======== Available records
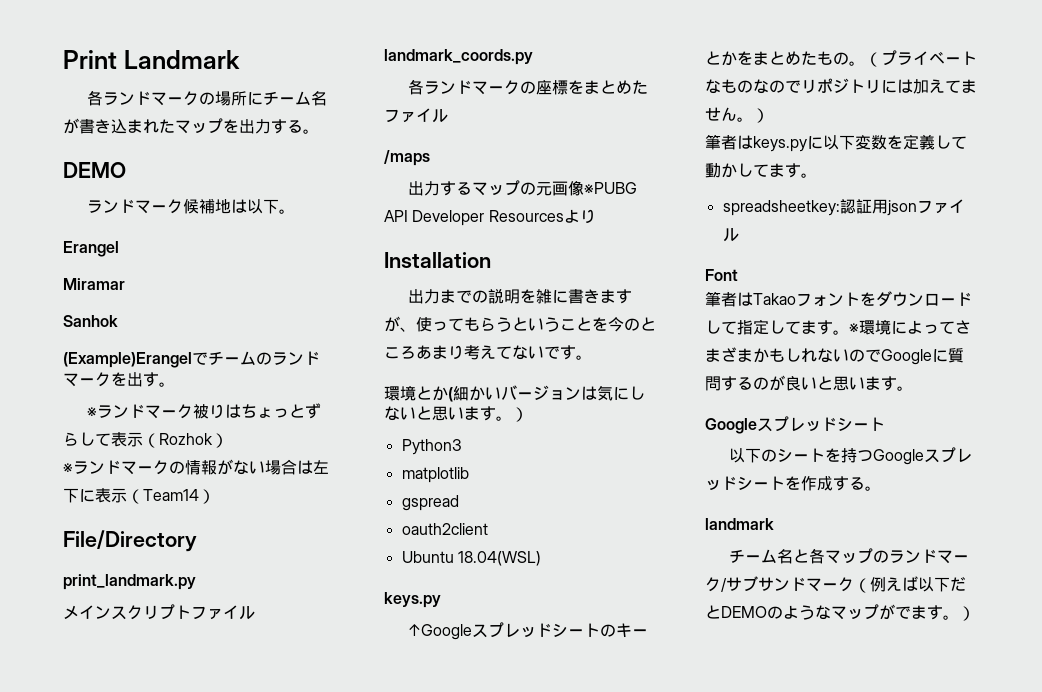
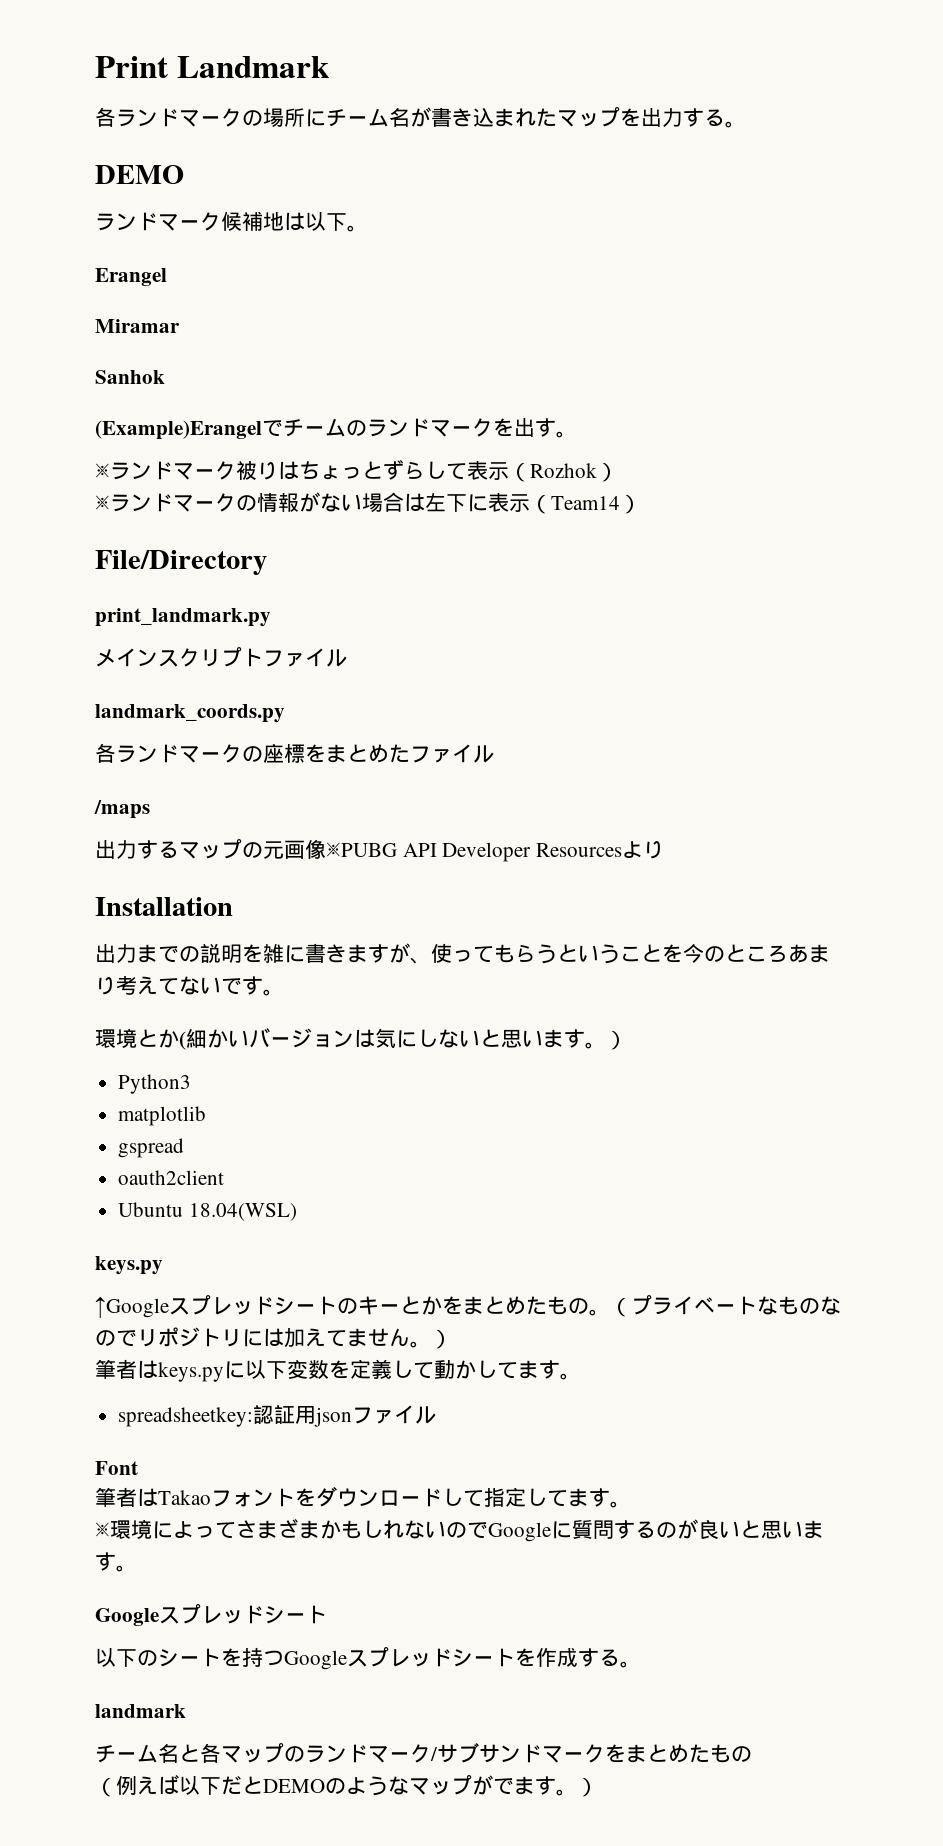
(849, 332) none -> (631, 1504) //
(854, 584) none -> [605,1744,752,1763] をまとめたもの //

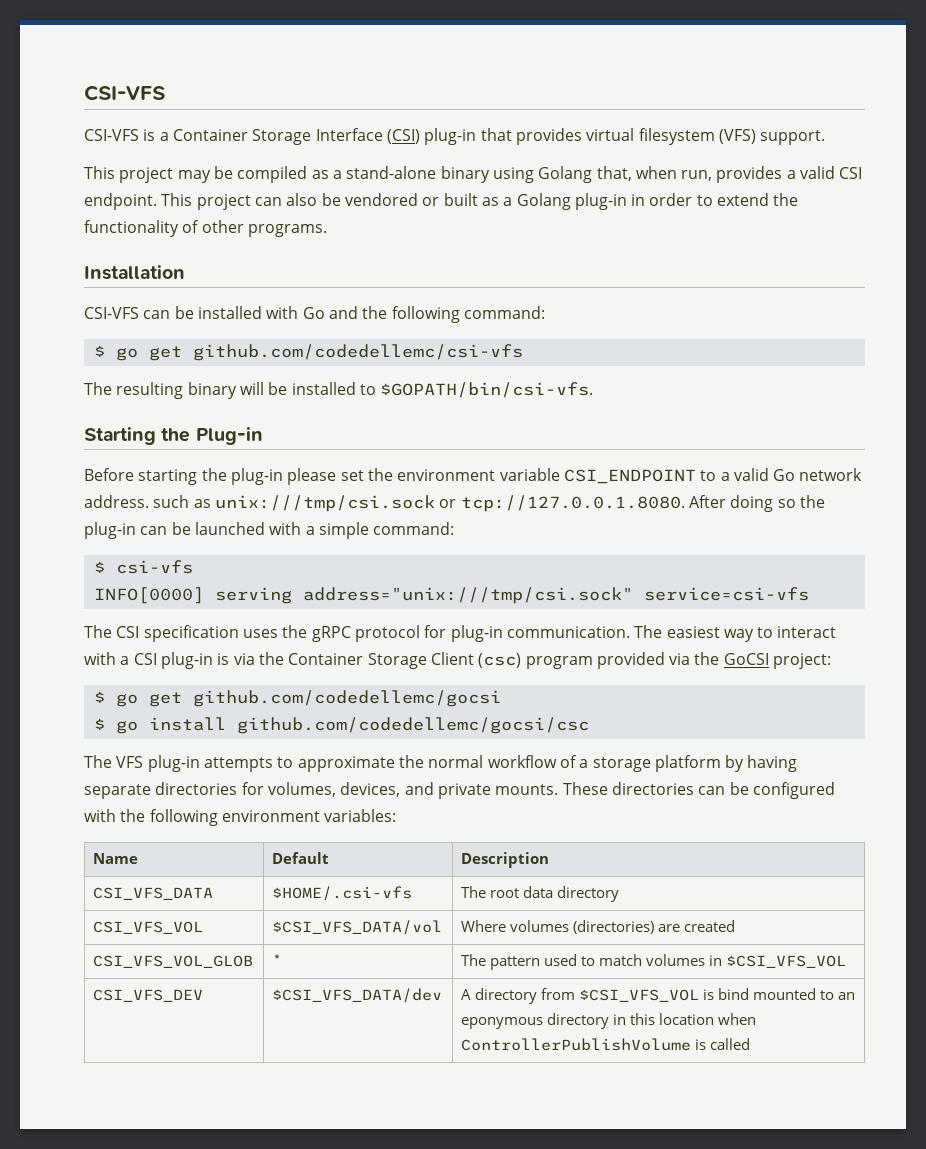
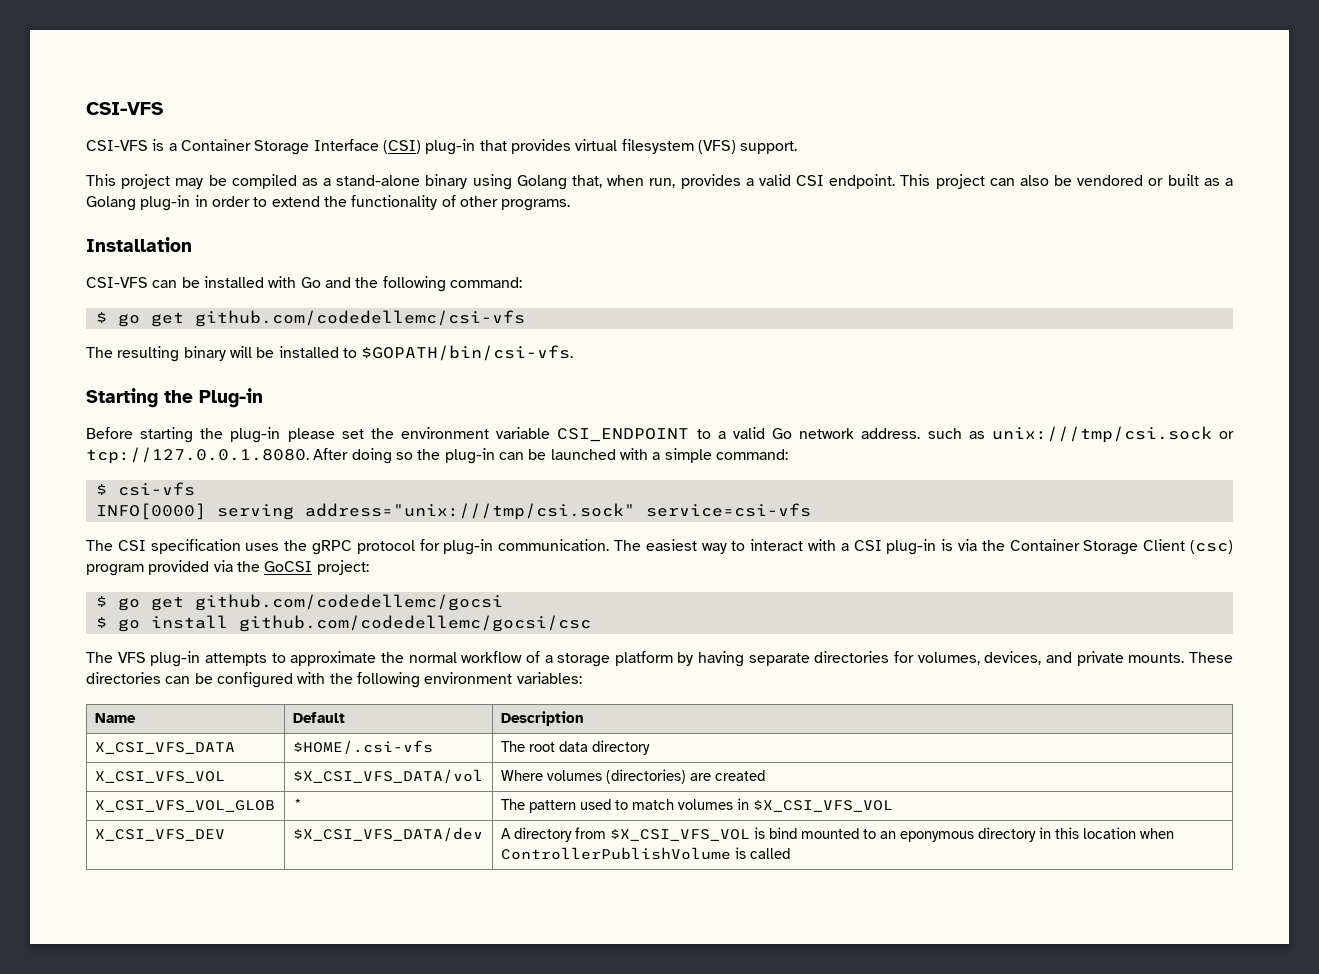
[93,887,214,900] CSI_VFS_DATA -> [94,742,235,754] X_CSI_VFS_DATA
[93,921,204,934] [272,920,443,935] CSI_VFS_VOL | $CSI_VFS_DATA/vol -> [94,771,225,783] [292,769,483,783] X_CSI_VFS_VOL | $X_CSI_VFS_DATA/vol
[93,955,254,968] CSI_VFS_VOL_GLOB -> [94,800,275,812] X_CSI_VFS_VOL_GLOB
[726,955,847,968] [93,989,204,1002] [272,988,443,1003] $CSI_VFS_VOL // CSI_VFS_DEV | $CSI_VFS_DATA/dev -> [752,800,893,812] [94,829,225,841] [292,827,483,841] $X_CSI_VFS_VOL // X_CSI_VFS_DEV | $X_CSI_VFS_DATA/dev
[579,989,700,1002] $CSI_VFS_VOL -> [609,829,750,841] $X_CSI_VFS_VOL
================
**Work item**
Could you write out every record exactly, leaving the pictures out?

**Answer for this exercise**
(849, 332) none -> (631, 1504) //
(854, 584) none -> [605,1744,752,1763] をまとめたもの //

[93,887,214,900] CSI_VFS_DATA -> [94,742,235,754] X_CSI_VFS_DATA
[93,921,204,934] [272,920,443,935] CSI_VFS_VOL | $CSI_VFS_DATA/vol -> [94,771,225,783] [292,769,483,783] X_CSI_VFS_VOL | $X_CSI_VFS_DATA/vol
[93,955,254,968] CSI_VFS_VOL_GLOB -> [94,800,275,812] X_CSI_VFS_VOL_GLOB
[726,955,847,968] [93,989,204,1002] [272,988,443,1003] $CSI_VFS_VOL // CSI_VFS_DEV | $CSI_VFS_DATA/dev -> [752,800,893,812] [94,829,225,841] [292,827,483,841] $X_CSI_VFS_VOL // X_CSI_VFS_DEV | $X_CSI_VFS_DATA/dev
[579,989,700,1002] $CSI_VFS_VOL -> [609,829,750,841] $X_CSI_VFS_VOL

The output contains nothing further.